Among them are the gilt-bronze kondo keman plaques with winged angels (kalavinkas), Buddhist sutras written in gold and silver on indigo papers and Kiyohira's famous peace pledge (ganmon) on the completion of Chuson-ji's main halls and pagodas, which he read aloud in 1126, proclaiming his wish to create a war-free utopian society. This was just two years before he died in his sleep.
I had a strange tingling feeling as I marvelled at the Konjikido and the artefacts at the museum, but I suppose anyone with a weak spot for history would.
Another historical site that gave me a surreal feeling was the Motsu-ji Temple, located 1.6km southeast of Chuson-ji. Motsu-ji is known for its Jodo (Pure Land) garden and the much photographed Oizumi ga Ike (Great Spring Pond). Time seems to have stopped at Motsu-ji, what with its timeless breathtaking natural scenery.
Oizumi ga Ike showcases Heian gardening techniques and style. It incorporates such distinctive features as a rocky cape, a small island, a curvy beach and a large standing rock, all of which are grounded by Mt Toyama which towers in the background.
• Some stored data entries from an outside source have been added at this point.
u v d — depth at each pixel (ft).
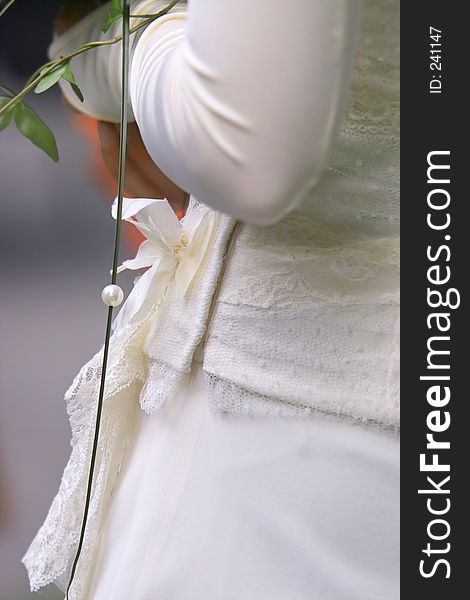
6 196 66.08
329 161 8.17
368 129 8.05
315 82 6.48
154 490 9.48
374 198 8.33
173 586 9.05
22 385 40.88
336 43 6.44
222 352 8.95
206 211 9.60
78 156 67.15
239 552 8.70
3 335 47.78
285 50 6.41
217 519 8.83
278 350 8.63
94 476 10.66
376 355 8.38
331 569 8.40
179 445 9.33
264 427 8.68
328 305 8.50
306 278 8.57
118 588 9.58
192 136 6.86
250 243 8.84
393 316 8.39
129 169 12.14
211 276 9.09
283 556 8.52
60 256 61.52
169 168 7.39
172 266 9.84
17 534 28.58
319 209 8.41
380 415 8.25
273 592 8.55
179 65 7.04
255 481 8.64
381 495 8.30
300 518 8.45
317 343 8.50
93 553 10.46
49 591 18.71
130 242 18.31
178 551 9.04
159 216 9.60
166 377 9.67
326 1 6.33
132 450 10.43
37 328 49.11
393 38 7.80
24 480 31.58
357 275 8.48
At its northeastern side, an 80m-tall man-made winding feeder stream, believed to date back to the 9th or 11th century, brings mountain water into the pond. The stream is Japan's longest and only surviving Heian era feeder stream.
What is sad about Motsu-ji is the loss of its famed Kondo Enryu-ji Temple, a building that is said to have had no equal during its heyday in the 12th century. The temple, along with its halls, pagodas and dormitories, were destroyed in a fire after the Fujiwara family fell to Minamoto Yoritomo's Kamakura Shogunate in 1189.
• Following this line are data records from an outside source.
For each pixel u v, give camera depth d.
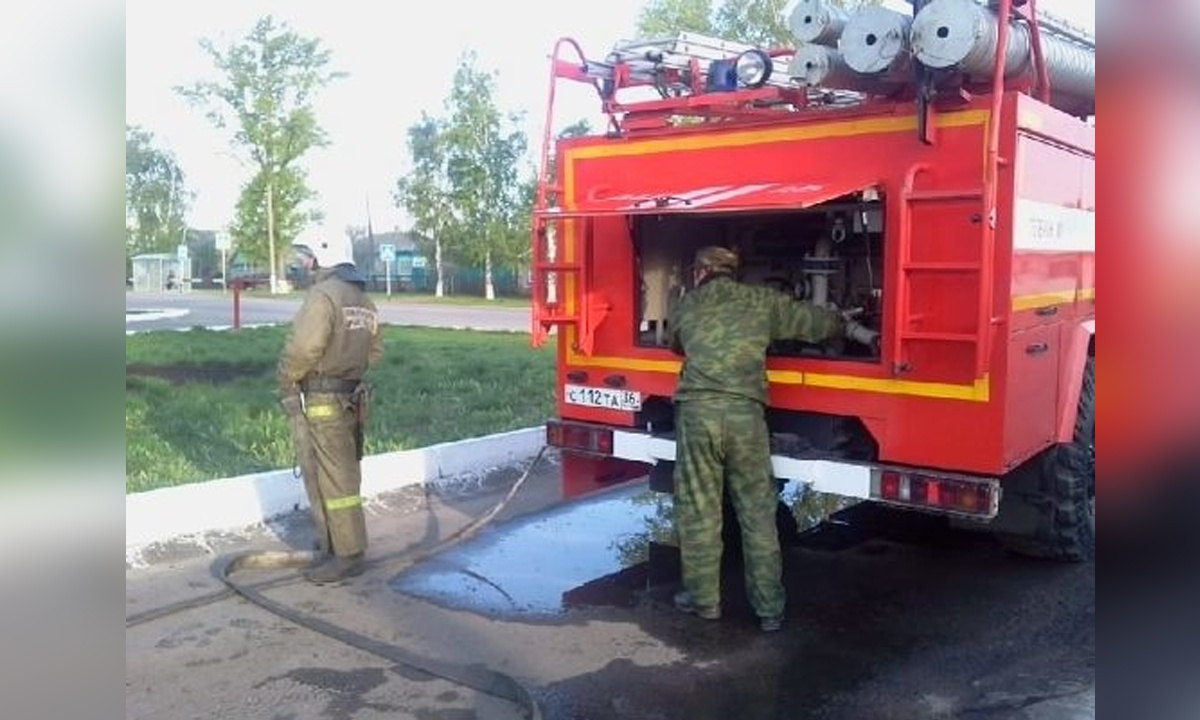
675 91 6.00
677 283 5.71
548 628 4.83
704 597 4.88
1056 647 4.56
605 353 5.66
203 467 7.38
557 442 5.76
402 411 10.05
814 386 4.83
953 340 4.32
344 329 5.36
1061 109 5.89
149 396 10.62
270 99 37.22
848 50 4.33
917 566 5.74
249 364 14.12
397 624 4.87
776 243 5.58
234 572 5.54
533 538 6.34
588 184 5.70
All that is left of it are the ruins overgrown with grass - a sight Haiku master Matsuo Basho captured best with his 1757 masterpiece: The summer grass, 'tis all that's left of ancient warriors' dreams.
This haiku is engraved in stone at the Matsuo Basho monument located at Motsu-ji's southern gate.
A few minutes southwest of Motsu-ji is the Takkoku no Iwaya Cave Temple, a Shinto-Buddhist place of worship that dates back to 801, when it was built to commemorate Kyoto generalissimo Sakanoue no Tamuramaro's victory in the northeastern region and to honour the war deity Bishamon.
Although not as large and extravagant as Chuson-ji and Motsu-ji, Takkoku no Iwaya's elevated Bishamondo Hall is a structure to admire. Half of the building is exposed while the other is inside the cave, making it appear as if the building is supporting the hill and preventing it from tipping over.
But there can be no doubting the building's resilience either. Locals say the structure survived a 7.2 magnitude quake in June.
<< Bishamondo Hall - Half of the building is exposed while the other is inside the cave
Beside Bishamondo Hall is a 16.5m rock carving of the Buddha on a cliff face. Legend has it that it was created when warrior Minamoto no Yoshiie fired arrows repeatedly at the sandstone cliff in an act meant to honour the war dead during the 11th century.
This Buddha sculpture is called the Northern Rock Buddha, and is one of the five large Buddhas in Japan. Originally, it was a full-figured image but its lower parts were destroyed in an earthquake in 1896. Consequently, only the face can be clearly seen today.
Hiraizumi receives about 43,000 visitors yearly. The quickest way to get to Hiraizumi from Tokyo by land is via the Tohoku Shinkansen (bullet train). The journey from Tokyo station to Ichinoseki station takes two hours and 10 minutes, while the trip from Ichinoseki to Hiraizumi by the Tohoku main line train takes just eight minutes.